Nearly just as many — 21 cases in all — ended without a guilty verdict. In 12 of those, charges were either dismissed or dropped, a Globe review found. In at least seven instances, a case was continued without a finding, including those of two state troopers Healey had accused of receiving free guns from a state-contracted firearms dealer.
The data come with some qualifiers. Healey dismissed charges against three defendants because they died before trial. And, three of the convictions during her tenure were of defendants first charged under her predecessor, Coakley.
Eighteen others were still pending.
“Those aren’t good” conviction rates, said Fisher, the former state and federal prosecutor.
Pursuing the Holyoke Soldiers’ Home, for example, is a sign of an attorney general “not afraid to tackle profoundly difficult issues in a creative way,” said Martin G. Weinberg, a prominent Boston-based defense attorney.
“It comes with risk sometimes,” he said. “If you only prosecute the safe cases, you win most of the time.”

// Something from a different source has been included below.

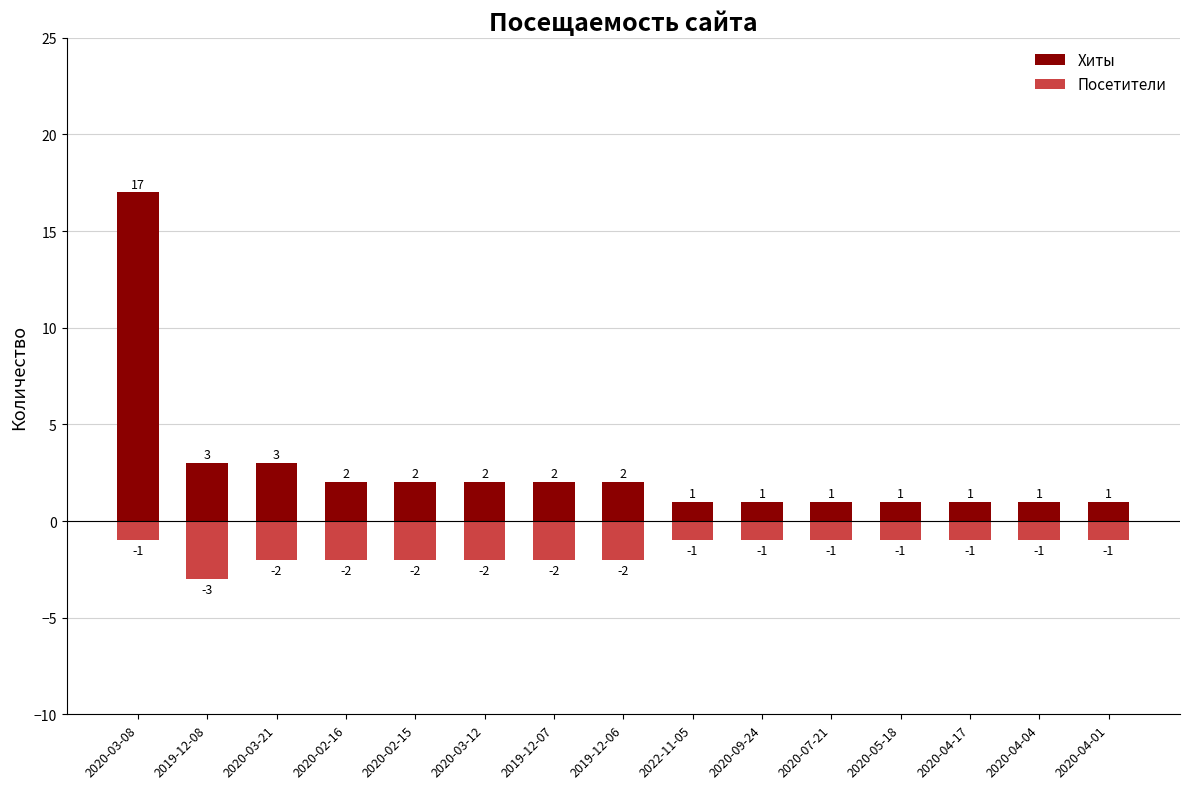

How many data points in Посетители are less than -1?

7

There are also investigations that haven’t resulted in any charges. Her office, for example, spent months reviewing allegations against top State Police officials and the Worcester County district attorney after a trooper was ordered to remove embarrassing details from the arrest report of a judge’s daughter.
Healey ultimately declined to seek criminal charges. The State Ethics Commission later found reasonable cause to believe the former State Police colonel and District Attorney Joseph D. Early Jr. violated state conflict of interest law. (The commission’s case remains ongoing.)
The US Attorney’s office, meanwhile, has seized a more prominent role in prosecuting public corruption. It handled the bulk of criminal cases against state troopers swept up in the department’s wide-ranging overtime fraud scandal, and alone brought charges in another alleged fraud scheme within the Boston Police Department.
Other high-profile convictions, such as that of state Representative David Nangle raiding his campaign account for personal purchases or former Fall River mayor Jasiel F. Correia II extorting marijuana companies, were also brought by federal prosecutors.
That can be typical of a federal Department of Justice that wields wider resources, more investigators, and stronger penalties than a state attorney general can bring to bear. A similar narrative followed Coakley and other state prosecutors.
“When the federal government wants to prosecute a case, the federal government gets to do it. They do it using laws that the states and the state AGs can’t,” said Thomas Kiley, a former state assistant attorney general and defense attorney who represented former House Speaker Salvatore DiMasi in his federal corruption case.
“I really doubt there’s been an AG anywhere with criminal powers that hasn’t been questioned as to their commitment to dealing with corruption,” Kiley said. “I think that over-aggression is just as bad as leniency.”